EXERCISE OBJECTIVE
Locate every line in the data below that contains the word "scientific", and copy each of those lines.

STORED ROWS
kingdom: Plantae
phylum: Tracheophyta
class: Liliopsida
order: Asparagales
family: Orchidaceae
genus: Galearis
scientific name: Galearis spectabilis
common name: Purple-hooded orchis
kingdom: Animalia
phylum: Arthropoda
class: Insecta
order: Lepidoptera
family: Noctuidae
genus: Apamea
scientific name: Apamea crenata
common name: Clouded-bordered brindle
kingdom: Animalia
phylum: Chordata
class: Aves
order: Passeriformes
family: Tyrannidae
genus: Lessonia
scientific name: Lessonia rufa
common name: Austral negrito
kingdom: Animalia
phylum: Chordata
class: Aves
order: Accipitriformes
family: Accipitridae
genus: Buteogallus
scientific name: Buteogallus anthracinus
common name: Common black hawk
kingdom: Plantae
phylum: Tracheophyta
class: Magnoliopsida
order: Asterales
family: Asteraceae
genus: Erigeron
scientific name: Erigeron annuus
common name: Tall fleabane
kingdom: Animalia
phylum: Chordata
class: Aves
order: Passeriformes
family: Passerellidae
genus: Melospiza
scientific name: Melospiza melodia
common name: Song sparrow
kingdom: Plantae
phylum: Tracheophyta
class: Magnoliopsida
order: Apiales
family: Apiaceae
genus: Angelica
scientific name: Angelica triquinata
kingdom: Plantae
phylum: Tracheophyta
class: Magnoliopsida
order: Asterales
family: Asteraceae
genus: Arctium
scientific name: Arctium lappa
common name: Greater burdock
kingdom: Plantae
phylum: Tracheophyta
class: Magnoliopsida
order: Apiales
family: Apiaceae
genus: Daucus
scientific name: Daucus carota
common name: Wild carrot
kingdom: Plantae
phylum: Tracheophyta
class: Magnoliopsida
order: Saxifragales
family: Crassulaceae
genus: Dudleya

ANSWER TO THIS PROBLEM
scientific name: Galearis spectabilis
scientific name: Apamea crenata
scientific name: Lessonia rufa
scientific name: Buteogallus anthracinus
scientific name: Erigeron annuus
scientific name: Melospiza melodia
scientific name: Angelica triquinata
scientific name: Arctium lappa
scientific name: Daucus carota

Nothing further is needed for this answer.